Arthur Bowen Davies (1862–1928) was an American Symbolist artist, who enjoyed great success in his lifetime. In 1924, the art collector Duncan Phillips, founder of Washington’s Phillips Collection, wrote, “Arthur B. Davies is already recognized, not only in this country but in Europe, as one of the few men of original and authentic genius among the painters of our contemporary world.” However, like many artists featured on Pigtails in Paint, his work is not well-known today. He is mainly remembered for organizing the Armory Show which introduced modern European painting styles into early 20th Century America.
I came to be interested in work like Davies’ when I was in college taking a course on existentialism and reading books like Kierkegaard’s Sickness unto Death. The vitality of the paintings of young girls by early 20th Century artists seemed to counter such pessimism. It is my intention in my posts to put the figurative works in a cultural context which will enrich one’s understanding of the work. Most articles I find on American early 20th Century artists only give biographical information without recognizing the symbolic content of the work. There appear to be hundreds of paintings and sculptures of young girls which were executed from the 1890s until the 1920s, since such images of girls were very rare in earlier times. The works must reflect a cultural development. I believe the tendency reflects a return of what Plato called the Celestial Venus. An article that covers more of Davies’ nudes can be found on Celestial Venus.

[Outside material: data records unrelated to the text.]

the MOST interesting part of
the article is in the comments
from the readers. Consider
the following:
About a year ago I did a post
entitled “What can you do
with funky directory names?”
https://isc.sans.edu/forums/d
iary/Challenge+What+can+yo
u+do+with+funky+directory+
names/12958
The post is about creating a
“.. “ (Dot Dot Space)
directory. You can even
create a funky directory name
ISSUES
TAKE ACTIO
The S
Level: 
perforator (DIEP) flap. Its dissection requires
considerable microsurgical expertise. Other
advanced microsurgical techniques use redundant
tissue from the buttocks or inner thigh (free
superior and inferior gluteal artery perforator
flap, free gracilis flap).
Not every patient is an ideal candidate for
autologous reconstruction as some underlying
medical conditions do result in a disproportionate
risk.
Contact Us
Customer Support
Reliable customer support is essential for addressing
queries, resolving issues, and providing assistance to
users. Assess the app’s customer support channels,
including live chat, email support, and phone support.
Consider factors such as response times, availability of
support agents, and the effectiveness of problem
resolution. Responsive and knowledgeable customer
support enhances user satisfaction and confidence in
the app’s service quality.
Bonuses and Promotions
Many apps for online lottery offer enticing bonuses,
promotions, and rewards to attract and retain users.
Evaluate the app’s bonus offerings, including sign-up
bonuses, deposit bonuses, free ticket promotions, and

Davies also experimented with a cubist style for a short time. I know I have been critical of Duchamp and Picasso but I will admit I like some of their cubist works. But most cubist paintings amuse me in a way, which is similar to the amusement I have from looking a gaudy 1960s fashion; what were they thinking? An example that guys should understand: it’s like the cheesy wah wah guitar effect, which now sounds corny. It appears that Davies could not accept the aesthetics of Cubism since he never fragmented the figures as Picasso did. Davies’ Cubist paintings reflect that he was only appealing to a fad. In contrast, many of his figurative works are timeless. That’s what is special about a nude, since the person is not wearing clothes which reflects a time period; very often a nude is timeless.